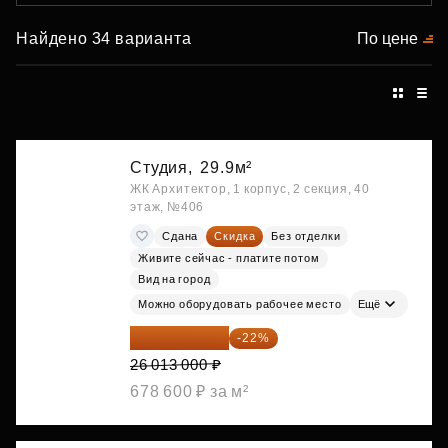
Найдено 34 варианта
По цене
Студия,
29.9м²
ЖК Архитектор, 1 корпус, 2 секция, 40
этаж, №406
Сдана
Скидка
Без отделки
Живите сейчас - платите потом
Вид на город
Можно оборудовать рабочее место
Ещё
20 290 140 ₽
-22%
26 013 000 ₽
678 600 ₽ за м²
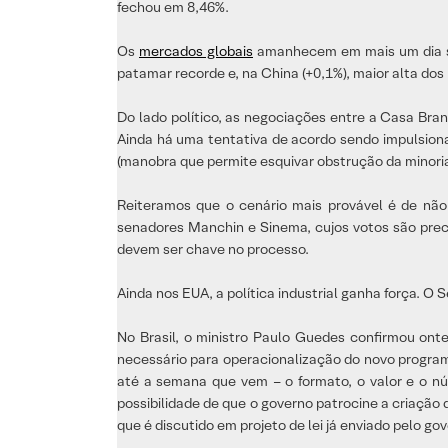
fechou em 8,46%.
Os
mercados globais
amanhecem em mais um dia se
patamar recorde e, na China (+0,1%), maior alta d
Do lado político, as negociações entre a Casa Bran
Ainda há uma tentativa de acordo sendo impulsiona
(manobra que permite esquivar obstrução da minori
Reiteramos que o cenário mais provável é de não
senadores Manchin e Sinema, cujos votos são preci
devem ser chave no processo.
Ainda nos EUA, a política industrial ganha força. O
No Brasil, o ministro Paulo Guedes confirmou ont
necessário para operacionalização do novo programa
até a semana que vem – o formato, o valor e o nú
possibilidade de que o governo patrocine a criação 
que é discutido em projeto de lei já enviado pelo gov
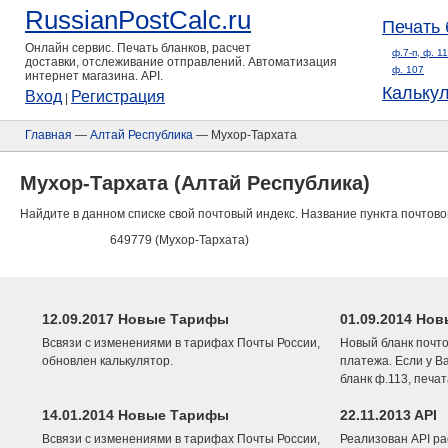
RussianPostCalc.ru
Печать 
Онлайн сервис. Печать бланков, расчет
ф.7-п, ф. 1
доставки, отслеживание отправлений. Автоматизация
ф. 107
интернет магазина. API.
Кальку
Вход
Регистрация
|
Главная
—
Алтай Республика
— Мухор-Тархата
Мухор-Тархата (Алтай Республика)
Найдите в данном списке свой почтовый индекс. Название пункта почтово
649779 (Мухор-Тархата)
12.09.2017 Новые Тарифы
01.09.2014 Нов
Всвязи с изменениями в тарифах Почты России,
Новый бланк почто
обновлен калькулятор.
платежа. Если у В
бланк ф.113, печа
14.01.2014 Новые Тарифы
22.11.2013 API
Всвязи с изменениями в тарифах Почты России,
Реализован API ра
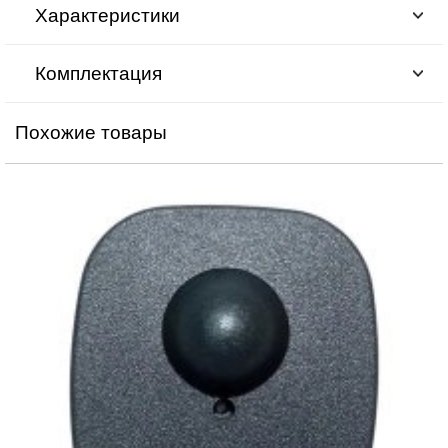
Характеристики
Комплектация
Похожие товары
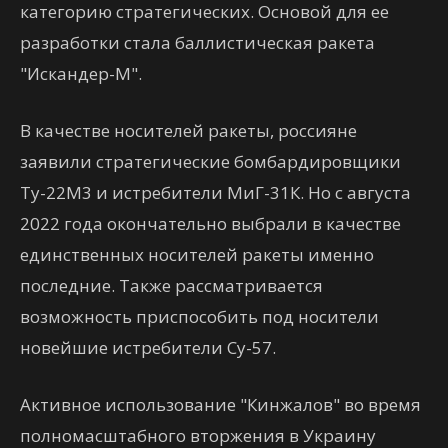
категорию стратегических. Основой для ее
разработки стала баллистическая ракета
"Искандер-М".
В качестве носителей ракеты, россияне
заявили стратегические бомбардировщики
Ту-22М3 и истребители МиГ-31К. Но с августа
2022 года окончательно выбрали в качестве
единственных носителей ракеты именно
последние. Также рассматривается
возможность приспособить под носители
новейшие истребители Су-57.
Активное использование "Кинжалов" во время
полномасштабного вторжения в Украину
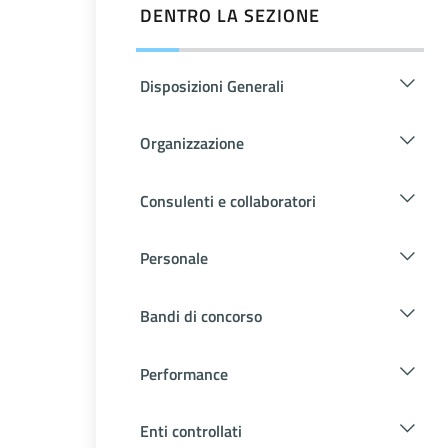
DENTRO LA SEZIONE
Disposizioni Generali
Organizzazione
Consulenti e collaboratori
Personale
Bandi di concorso
Performance
Enti controllati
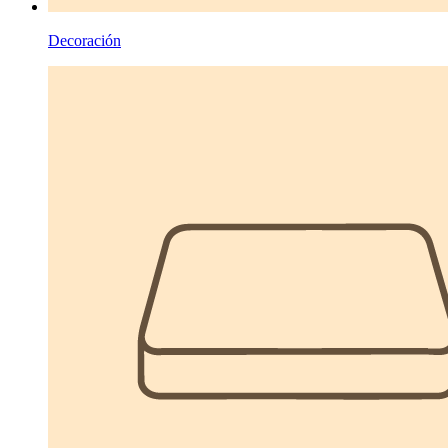
Decoración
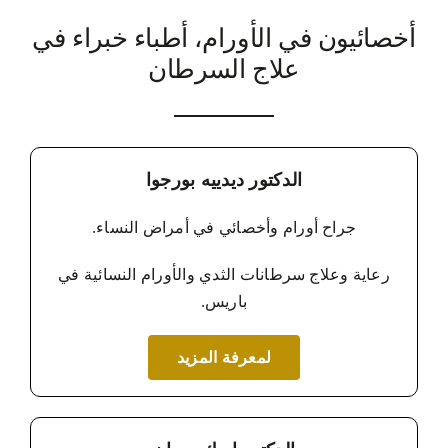
أخصائيون في الأورام، أطباء خبراء في
علاج السرطان
الدكتور ديدييه بورجوا
جراح أورام وأخصائي في أمراض النساء.
رعاية وعلاج سرطانات الثدي والأورام النسائية في
باريس.
لمعرفة المزيد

□ □ □

What to do ::
Can you rewrite the items as a Markdown table with the columns Row and Line, covering only the lines from the one containing "أخصائيون في الأورام، أطباء خبراء في" through the end of the items, with both of those included and blank lines left out?

Exercise answer ::
| Row | Line |
|---|---|
| 1 | أخصائيون في الأورام، أطباء خبراء في |
| 2 | علاج السرطان |
| 3 | الدكتور ديدييه بورجوا |
| 4 | جراح أورام وأخصائي في أمراض النساء. |
| 5 | رعاية وعلاج سرطانات الثدي والأورام النسائية في |
| 6 | باريس. |
| 7 | لمعرفة المزيد |